El ambiente que se vivirá hoy en San Mamés poco o nada tendrá que ver con el que Pirri, Amancio y Santillana disfrutaron en su día. De la caballerosa cordialidad de antaño se ha pasado en las tres últimas décadas, a medida que la distancia deportiva entre el Real Madrid y el Athletic se iba haciendo más grande, a una abierta hostilidad. Uno de los ex jugadores del Real Madrid que más ha sufrido ese cambio de actitud fue Paco Buyo. San Mamés le tuvo entre sus dianas predilectas. «Para mí siempre fueron partidos muy calientes. Demasiado a veces. ¿Qué cómo me sentía? Pues mira, me sentía como tuvieron que sentirse los jugadores del Athletic en Viena cuando hubo que suspender el partido por la invasión del campo. Fueron cosas muy desagradables. De todas formas, prefiero quedarme con lo puramente deportivo y lo demás, obviarlo. Además, mi despedida de San Mamés no pudo ser mejor. Ganamos 0-5, el día que Vicente del Bosque debutó como entrenador».

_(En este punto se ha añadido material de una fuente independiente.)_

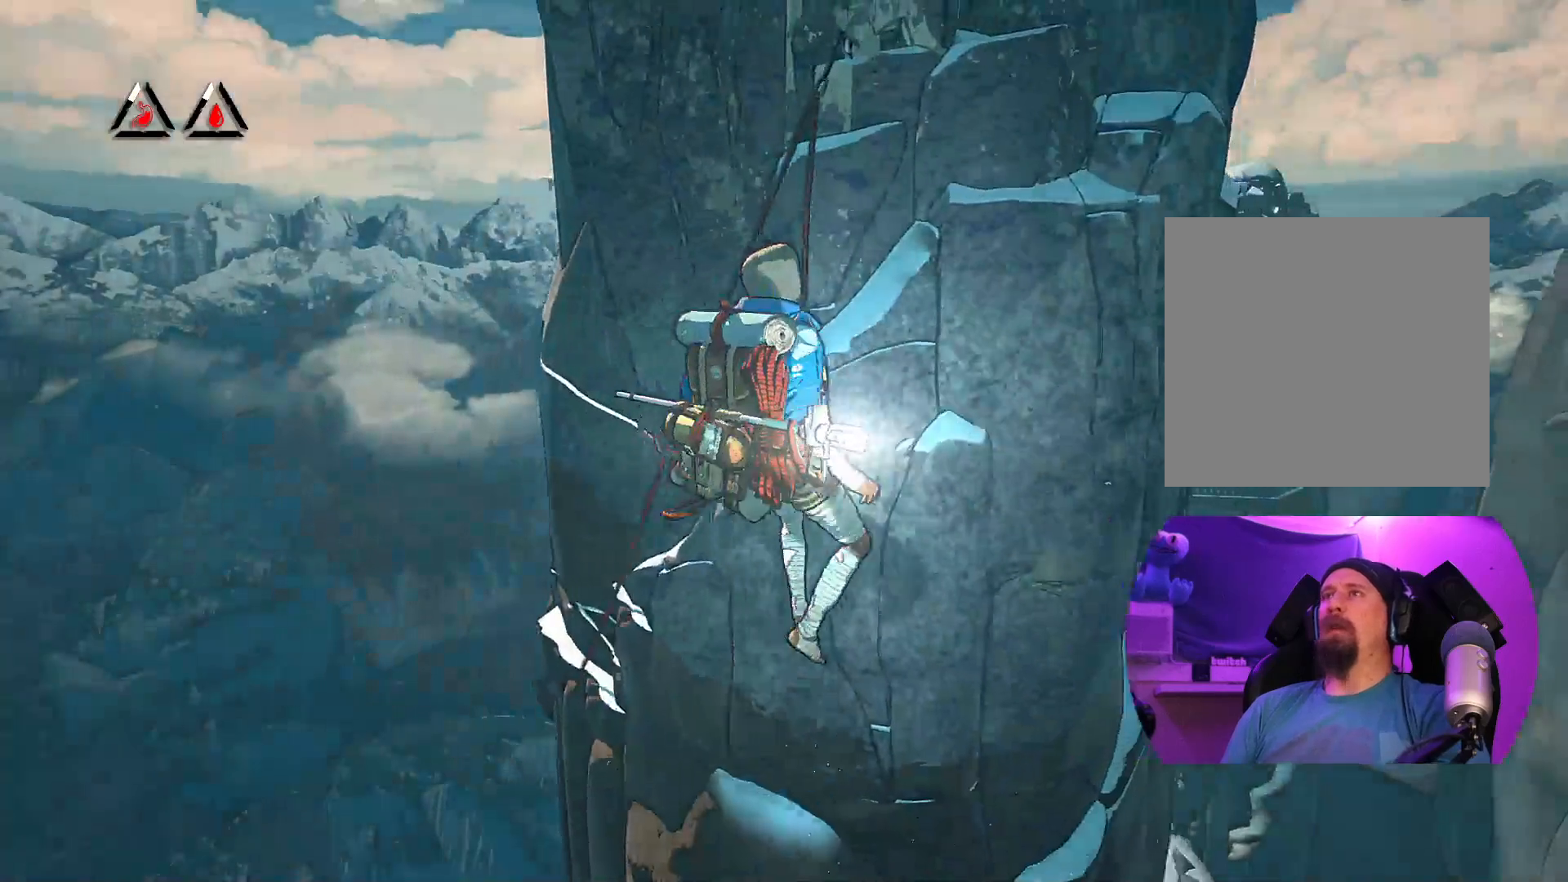
{"buttons": [], "left_stick": "center", "right_stick": "center", "events": []}
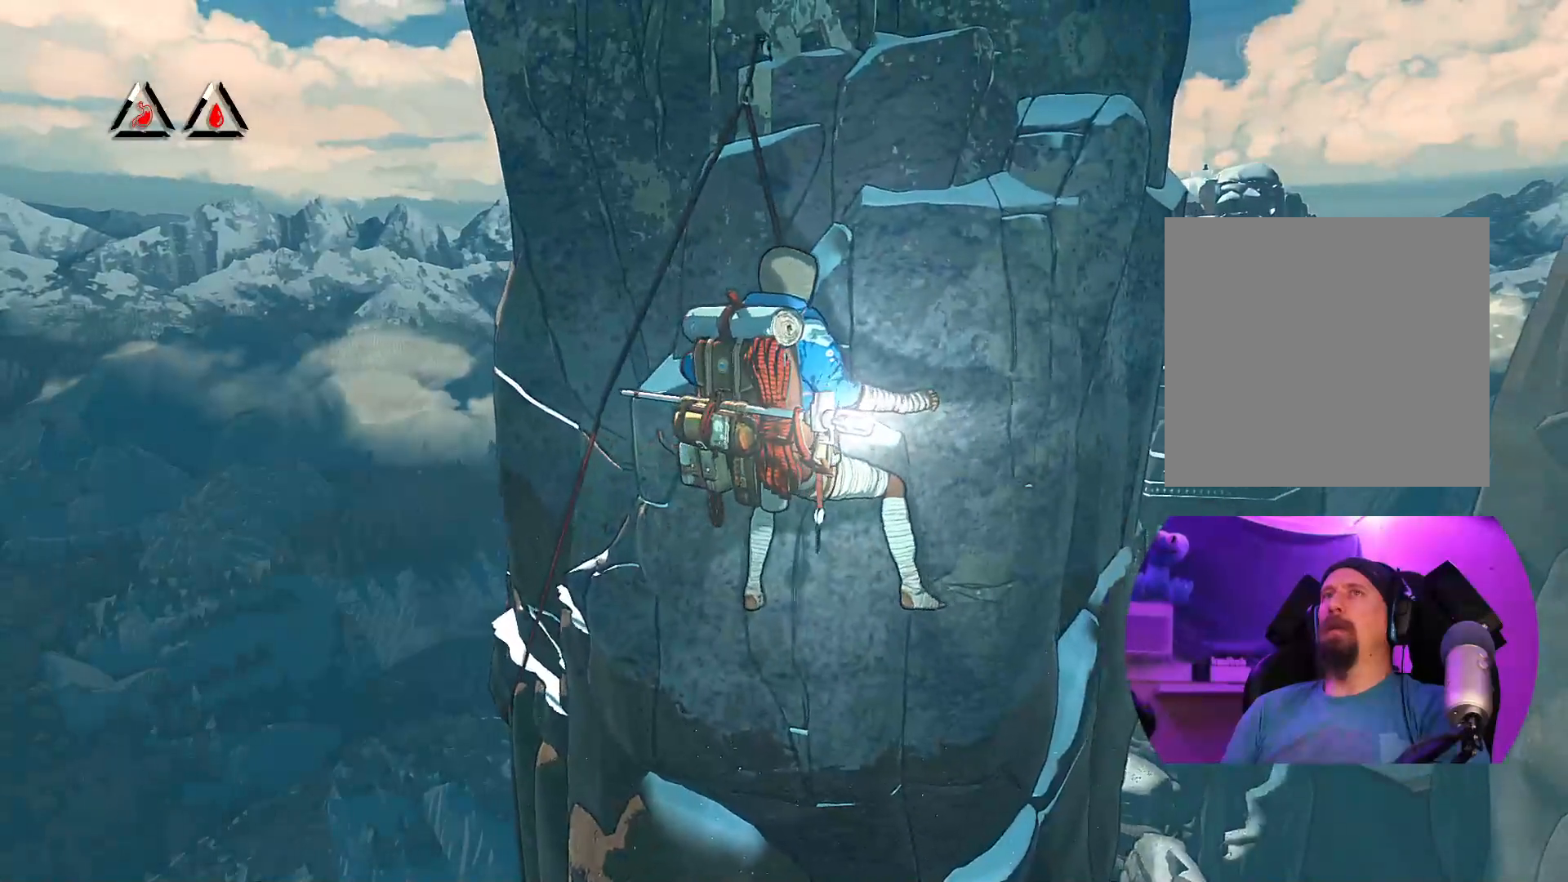
{"buttons": [], "left_stick": "center", "right_stick": "center", "events": []}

Las razones por las que ahora se recibe al Madrid a degüello no se le escapan a nadie. Por un lado, la política. Cuando el nacionalismo se impuso como ideología dominante, Madrid pasó a ser el enemigo, de modo que con el club de la capital se podía ser cualquier cosa menos complaciente. Tampoco puede soslayarse el impacto de los medios de comunicación. Un Buyo, un Hugo Sánchez, un Míchel, un Guti o un Cristiano Ronaldo serían impensables sin la televisión, grandiosa fabricante de héroes y villanos. Por otro lado, hay que tener en cuenta que, durante muchos años, el Athletic trató al Real Madrid de tú a tú. No era visto en Bilbao como el gigante filisteo al que había que derribar con la onda. Ahora, en cambio, no sólo es visto así sino que el gigantismo galáctico de los blancos resulta insufrible a la mayor parte de la hinchada rojiblanca. Quizá porque representa los valores contrarios de los que sustentan la filosofía del Athletic.

Muy profesional

El crudo antagonismo es, pues, inevitable. Paco Buyo lo entiende, pero pide respeto, sobre todo pensando en Iker Casillas, el más expuesto a los excesos. «Mira, en estos casos se trata de ser muy profesional. Deben serlo los jugadores y también el árbitro, que es el que debe proteger el desarrollo correcto del partido», sentencia. Pirri quita dramatismo a la situación. «He vuelto a San Mamés como médico y es cierto que el ambiente ahora es más hostil, pero los problemas de verdad se reducen a un par de zonas del campo, las que están detrás de las porterías. Ahí es donde hay que tener cuidado», detalla.

Respecto al partido de esta tarde, las leyendas merengues comparten diagnóstico. Ven favorito a su equipo, pero le auguran noventa minutos muy duros. «Ahora hay mucha más diferencia que en nuestra época entre el Athletic y el Real Madrid. Eso es indudable. El Madrid o el Barcelona son ahora selecciones mundiales. Están en otra dimensión. Hombre, pueden perder partidos y seguro que el Madrid lo pasará mal en San Mamés y tendrá que pelear muchísimo si quiere ganar. Pero la diferencia está ahí. De todos modos, a mí el Athletic me parece un ejemplo. Lo fácil es gastarse 15.000 millones en fichar estrellas. Vivir de tu cantera, en cambio, tiene un mérito enorme», dice Santillana.

Buyo está convencido de que esta tarde habrá batalla. Y de las buenas. «Veo un partido muy complicado. El Madrid está muy fuerte. A raíz del batacazo de Alcorcón, el equipo ha ido claramente para arriba. Pellegrini ha encontrado un equipo base y su solidez es cada vez mayor. Pero la realidad es que el Athletic, jugando en su casa, siempre le ha dado réplica, y esta temporada está más fuerte que en las anteriores. El mejor ejemplo es que le empató al Barça. Caparrós es un gran entrenador y tiene jugadores con talento. Será un gran partido».